### Task input ###
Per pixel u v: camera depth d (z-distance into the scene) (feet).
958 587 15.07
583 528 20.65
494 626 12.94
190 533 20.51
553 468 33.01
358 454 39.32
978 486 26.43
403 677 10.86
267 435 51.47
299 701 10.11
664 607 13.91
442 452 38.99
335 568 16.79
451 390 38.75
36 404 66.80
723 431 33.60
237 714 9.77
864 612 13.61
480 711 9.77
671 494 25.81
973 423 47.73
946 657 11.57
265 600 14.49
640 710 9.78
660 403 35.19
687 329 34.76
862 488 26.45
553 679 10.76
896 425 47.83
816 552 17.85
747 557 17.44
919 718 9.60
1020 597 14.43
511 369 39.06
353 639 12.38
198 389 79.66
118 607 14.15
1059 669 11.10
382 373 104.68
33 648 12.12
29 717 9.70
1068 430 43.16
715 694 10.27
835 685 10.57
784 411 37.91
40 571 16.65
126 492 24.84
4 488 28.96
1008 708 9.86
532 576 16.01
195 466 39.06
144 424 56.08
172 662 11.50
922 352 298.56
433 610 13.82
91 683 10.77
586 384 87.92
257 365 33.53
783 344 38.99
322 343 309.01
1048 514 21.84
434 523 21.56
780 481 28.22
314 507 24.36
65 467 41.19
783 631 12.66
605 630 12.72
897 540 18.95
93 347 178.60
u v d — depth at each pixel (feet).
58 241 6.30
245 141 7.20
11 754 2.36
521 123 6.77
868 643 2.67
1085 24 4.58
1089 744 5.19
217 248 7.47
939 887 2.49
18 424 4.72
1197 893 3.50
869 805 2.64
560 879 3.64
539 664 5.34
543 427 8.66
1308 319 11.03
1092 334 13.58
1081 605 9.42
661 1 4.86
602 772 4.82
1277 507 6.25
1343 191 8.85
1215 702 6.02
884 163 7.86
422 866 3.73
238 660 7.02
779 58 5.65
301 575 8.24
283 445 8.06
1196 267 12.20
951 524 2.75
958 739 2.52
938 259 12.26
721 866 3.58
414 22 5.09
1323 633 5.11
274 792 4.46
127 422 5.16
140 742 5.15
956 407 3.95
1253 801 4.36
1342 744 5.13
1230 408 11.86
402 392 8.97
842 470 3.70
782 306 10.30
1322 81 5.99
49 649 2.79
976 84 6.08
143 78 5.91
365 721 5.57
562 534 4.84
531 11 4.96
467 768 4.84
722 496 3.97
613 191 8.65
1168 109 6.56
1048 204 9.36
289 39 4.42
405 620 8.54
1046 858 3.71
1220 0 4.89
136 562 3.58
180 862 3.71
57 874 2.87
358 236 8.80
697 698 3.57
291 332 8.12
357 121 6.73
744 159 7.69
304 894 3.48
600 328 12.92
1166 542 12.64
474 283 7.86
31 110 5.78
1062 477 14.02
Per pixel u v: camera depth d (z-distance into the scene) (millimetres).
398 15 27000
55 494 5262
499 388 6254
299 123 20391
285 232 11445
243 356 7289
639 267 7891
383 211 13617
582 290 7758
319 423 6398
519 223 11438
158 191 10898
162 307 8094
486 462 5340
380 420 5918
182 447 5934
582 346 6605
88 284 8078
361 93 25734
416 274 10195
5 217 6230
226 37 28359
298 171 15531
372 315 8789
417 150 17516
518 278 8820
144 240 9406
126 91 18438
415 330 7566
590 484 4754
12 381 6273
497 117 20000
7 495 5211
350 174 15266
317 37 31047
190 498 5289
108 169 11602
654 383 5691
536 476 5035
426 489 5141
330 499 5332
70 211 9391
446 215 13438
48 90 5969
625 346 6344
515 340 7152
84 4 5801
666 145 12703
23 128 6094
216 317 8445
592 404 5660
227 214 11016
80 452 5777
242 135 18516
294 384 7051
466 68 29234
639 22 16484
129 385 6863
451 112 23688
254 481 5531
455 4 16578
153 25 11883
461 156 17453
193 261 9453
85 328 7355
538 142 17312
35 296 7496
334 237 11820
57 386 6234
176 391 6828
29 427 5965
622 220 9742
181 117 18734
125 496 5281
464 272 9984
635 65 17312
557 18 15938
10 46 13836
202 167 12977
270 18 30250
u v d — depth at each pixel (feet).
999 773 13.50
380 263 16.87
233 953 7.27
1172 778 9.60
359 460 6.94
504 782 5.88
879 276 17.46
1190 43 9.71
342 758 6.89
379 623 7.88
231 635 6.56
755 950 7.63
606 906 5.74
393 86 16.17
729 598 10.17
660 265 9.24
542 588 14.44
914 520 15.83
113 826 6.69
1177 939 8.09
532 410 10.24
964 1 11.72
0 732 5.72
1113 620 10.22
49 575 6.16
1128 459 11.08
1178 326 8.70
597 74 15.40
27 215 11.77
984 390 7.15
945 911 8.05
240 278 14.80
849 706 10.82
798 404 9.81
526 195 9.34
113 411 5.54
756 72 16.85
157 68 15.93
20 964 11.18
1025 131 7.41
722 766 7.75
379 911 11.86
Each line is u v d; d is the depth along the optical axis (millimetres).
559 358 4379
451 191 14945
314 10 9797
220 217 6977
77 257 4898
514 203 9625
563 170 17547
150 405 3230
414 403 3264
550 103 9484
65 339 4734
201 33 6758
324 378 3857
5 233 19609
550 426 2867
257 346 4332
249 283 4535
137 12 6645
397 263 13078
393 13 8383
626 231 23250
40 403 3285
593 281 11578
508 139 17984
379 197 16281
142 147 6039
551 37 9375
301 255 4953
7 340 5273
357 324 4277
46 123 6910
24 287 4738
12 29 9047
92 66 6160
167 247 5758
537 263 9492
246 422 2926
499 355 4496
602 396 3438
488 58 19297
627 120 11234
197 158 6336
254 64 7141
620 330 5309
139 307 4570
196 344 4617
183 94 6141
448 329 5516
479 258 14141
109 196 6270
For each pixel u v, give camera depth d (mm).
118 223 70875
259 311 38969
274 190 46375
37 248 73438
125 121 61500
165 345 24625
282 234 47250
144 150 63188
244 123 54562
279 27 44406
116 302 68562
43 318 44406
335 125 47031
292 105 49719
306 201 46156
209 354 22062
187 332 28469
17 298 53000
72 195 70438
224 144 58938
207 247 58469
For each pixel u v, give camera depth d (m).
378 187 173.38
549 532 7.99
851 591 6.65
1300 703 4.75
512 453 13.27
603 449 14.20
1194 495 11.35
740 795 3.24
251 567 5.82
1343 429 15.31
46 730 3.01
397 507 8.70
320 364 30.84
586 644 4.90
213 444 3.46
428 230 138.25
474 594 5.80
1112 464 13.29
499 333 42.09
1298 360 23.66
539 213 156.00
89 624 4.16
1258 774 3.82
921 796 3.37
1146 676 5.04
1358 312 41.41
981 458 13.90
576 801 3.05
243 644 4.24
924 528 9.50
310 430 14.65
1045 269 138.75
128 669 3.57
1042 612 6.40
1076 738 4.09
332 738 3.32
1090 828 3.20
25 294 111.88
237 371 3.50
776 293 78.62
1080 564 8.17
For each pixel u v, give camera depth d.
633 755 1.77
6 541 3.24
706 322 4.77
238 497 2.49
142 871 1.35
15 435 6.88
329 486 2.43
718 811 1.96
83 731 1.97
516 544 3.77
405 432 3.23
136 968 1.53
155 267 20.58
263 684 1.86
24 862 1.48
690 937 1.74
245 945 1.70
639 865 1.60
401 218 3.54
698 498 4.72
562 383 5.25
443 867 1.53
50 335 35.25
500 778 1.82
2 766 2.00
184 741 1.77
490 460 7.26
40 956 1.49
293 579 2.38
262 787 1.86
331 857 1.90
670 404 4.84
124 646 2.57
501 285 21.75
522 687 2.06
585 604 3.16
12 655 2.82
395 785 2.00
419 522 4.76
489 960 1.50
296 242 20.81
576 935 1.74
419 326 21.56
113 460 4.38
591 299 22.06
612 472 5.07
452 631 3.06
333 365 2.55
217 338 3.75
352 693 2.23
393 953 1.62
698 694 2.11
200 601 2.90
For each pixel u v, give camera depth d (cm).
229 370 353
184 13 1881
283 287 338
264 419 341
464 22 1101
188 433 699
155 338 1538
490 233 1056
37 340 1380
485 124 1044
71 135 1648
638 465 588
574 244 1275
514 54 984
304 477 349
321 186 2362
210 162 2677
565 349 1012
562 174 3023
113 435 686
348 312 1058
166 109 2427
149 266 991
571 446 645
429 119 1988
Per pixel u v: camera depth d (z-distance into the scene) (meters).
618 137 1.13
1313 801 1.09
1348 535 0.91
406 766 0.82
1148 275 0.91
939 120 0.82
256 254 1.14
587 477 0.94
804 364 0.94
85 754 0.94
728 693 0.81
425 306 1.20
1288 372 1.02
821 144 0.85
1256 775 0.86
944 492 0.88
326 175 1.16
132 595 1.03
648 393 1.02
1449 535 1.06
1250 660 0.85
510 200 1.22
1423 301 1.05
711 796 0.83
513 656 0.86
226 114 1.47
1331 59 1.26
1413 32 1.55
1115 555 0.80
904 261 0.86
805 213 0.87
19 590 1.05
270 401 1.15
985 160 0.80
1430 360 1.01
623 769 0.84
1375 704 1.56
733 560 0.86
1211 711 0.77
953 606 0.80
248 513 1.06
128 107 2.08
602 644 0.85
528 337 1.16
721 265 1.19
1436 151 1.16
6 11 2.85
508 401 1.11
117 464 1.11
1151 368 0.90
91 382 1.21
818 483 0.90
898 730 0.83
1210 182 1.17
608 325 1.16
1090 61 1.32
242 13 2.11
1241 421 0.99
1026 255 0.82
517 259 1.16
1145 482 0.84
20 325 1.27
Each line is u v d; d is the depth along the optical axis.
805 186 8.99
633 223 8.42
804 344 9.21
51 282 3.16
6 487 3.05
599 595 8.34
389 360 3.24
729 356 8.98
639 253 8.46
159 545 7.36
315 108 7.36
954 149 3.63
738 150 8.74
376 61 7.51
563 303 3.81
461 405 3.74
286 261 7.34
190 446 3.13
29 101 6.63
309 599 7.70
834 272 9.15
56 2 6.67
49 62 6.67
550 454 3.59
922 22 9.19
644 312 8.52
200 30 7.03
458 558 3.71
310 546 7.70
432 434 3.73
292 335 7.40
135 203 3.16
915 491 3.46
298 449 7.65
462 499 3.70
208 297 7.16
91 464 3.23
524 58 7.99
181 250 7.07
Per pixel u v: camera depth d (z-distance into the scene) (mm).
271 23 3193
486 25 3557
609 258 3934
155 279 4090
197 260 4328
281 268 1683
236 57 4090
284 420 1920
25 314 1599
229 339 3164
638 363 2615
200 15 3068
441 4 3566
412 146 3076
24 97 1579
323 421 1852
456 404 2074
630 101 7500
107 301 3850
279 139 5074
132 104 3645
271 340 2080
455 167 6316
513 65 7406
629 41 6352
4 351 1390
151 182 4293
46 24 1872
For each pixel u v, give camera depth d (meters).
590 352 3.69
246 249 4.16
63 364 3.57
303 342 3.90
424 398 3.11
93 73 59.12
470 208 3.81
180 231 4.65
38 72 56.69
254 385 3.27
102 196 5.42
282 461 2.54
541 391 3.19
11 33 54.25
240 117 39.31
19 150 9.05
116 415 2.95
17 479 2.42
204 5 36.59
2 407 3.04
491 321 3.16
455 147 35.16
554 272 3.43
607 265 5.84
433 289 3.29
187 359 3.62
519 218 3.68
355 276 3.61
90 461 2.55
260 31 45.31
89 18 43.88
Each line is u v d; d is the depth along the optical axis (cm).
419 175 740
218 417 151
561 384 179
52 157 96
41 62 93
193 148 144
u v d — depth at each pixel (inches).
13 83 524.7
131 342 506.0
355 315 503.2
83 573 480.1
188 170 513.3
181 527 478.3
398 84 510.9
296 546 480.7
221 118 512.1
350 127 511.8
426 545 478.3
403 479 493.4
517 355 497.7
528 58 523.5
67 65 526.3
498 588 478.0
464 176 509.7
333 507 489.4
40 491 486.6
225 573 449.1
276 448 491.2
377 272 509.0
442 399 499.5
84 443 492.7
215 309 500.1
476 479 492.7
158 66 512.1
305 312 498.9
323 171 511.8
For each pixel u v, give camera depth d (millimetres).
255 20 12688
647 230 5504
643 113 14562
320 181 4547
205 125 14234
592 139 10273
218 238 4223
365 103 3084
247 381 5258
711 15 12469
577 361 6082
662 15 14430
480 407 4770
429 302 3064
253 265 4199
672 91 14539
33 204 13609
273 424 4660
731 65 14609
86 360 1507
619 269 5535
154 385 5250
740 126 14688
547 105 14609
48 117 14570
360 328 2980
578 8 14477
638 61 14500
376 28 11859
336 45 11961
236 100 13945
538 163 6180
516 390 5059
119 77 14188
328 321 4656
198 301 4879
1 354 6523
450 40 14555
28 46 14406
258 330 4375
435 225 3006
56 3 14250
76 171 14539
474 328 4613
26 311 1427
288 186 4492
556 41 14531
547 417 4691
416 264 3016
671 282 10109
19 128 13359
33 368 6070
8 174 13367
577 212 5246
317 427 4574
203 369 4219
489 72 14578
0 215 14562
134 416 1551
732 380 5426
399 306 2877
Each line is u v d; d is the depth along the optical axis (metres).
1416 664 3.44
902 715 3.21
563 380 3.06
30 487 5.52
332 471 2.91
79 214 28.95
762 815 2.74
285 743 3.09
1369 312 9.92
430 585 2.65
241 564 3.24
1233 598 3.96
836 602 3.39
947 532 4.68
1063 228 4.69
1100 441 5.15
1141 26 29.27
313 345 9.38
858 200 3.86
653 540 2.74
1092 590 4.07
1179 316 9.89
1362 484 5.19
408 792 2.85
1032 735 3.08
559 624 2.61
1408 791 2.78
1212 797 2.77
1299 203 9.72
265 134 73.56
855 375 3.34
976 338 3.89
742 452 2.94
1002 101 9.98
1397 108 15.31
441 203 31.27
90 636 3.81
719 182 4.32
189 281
###
> [Exercise details] In the entries above, find the line holding "602 644 0.85" and the line holding "563 303 3.81"; print both of them and every line between, exactly, and nothing else.

> [Result]
602 644 0.85
528 337 1.16
721 265 1.19
1436 151 1.16
6 11 2.85
508 401 1.11
117 464 1.11
1151 368 0.90
91 382 1.21
818 483 0.90
898 730 0.83
1210 182 1.17
608 325 1.16
1090 61 1.32
242 13 2.11
1241 421 0.99
1026 255 0.82
517 259 1.16
1145 482 0.84
20 325 1.27
Each line is u v d; d is the depth along the optical axis.
805 186 8.99
633 223 8.42
804 344 9.21
51 282 3.16
6 487 3.05
599 595 8.34
389 360 3.24
729 356 8.98
639 253 8.46
159 545 7.36
315 108 7.36
954 149 3.63
738 150 8.74
376 61 7.51
563 303 3.81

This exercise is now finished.